Mekke döneminde inmiştir. 62 âyettir. Sûre, adını ilk âyetin başındaki “en-Necm” kelimesinden almıştır. Necm, yıldız demektir.

وَالنَّجْمِ إِذَا هَوَى ﴿١﴾

53/NECM SURESİ-1. AYET (Meâlleri Kıyasla): Ven necmi izâ hevâ.

Yıldıza andolsun batarken.

مَا ضَلَّ صَاحِبُكُمْ وَمَا غَوَى ﴿٢﴾

53/NECM SURESİ-2. AYET (Meâlleri Kıyasla): Mâ dalle sâhıbukum ve mâ gavâ.

Arkadaşınız sapıtmadı, azdırılmadı.

وَمَا يَنطِقُ عَنِ الْهَوَى ﴿٣﴾

53/NECM SURESİ-3. AYET (Meâlleri Kıyasla): Ve mâ yentıku anil hevâ.

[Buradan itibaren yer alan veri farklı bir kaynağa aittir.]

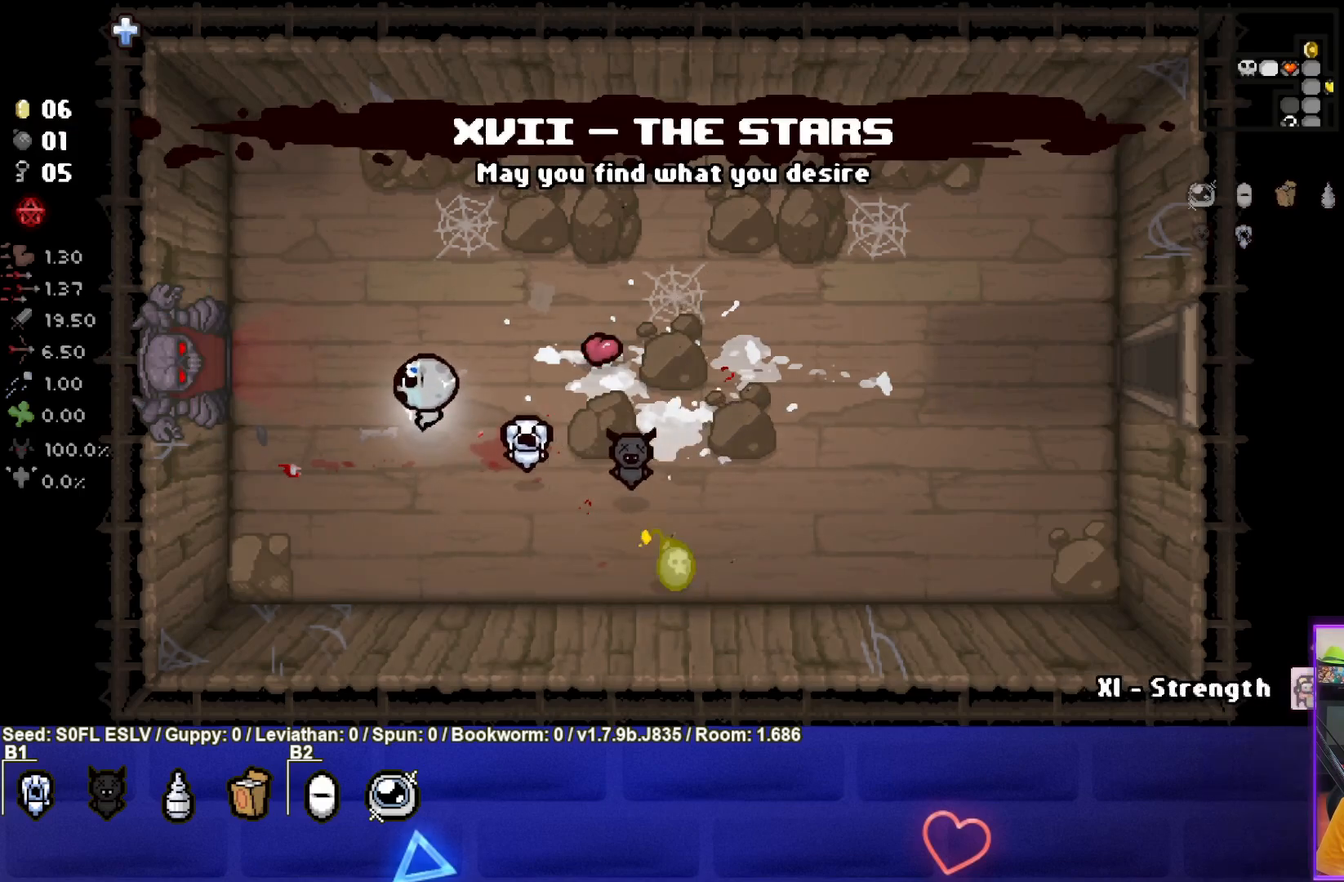
{"buttons": [], "left_stick": "up-left", "events": [[200, "R2", "down"], [233, "left_stick", "center"], [350, "R2", "up"], [417, "left_stick", "up-left"]]}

Kendi hevasından konuşmuyor.

إِنْ هُوَ إِلَّا وَحْيٌ يُوحَى ﴿٤﴾

53/NECM SURESİ-4. AYET (Meâlleri Kıyasla): İn huve illâ vahyun yûhâ.

O ancak kendisine vahyedilen bir vahiydir.

عَلَّمَهُ شَدِيدُ الْقُوَى ﴿٥﴾

53/NECM SURESİ-5. AYET (Meâlleri Kıyasla): Allemehu şedîdul kuvâ.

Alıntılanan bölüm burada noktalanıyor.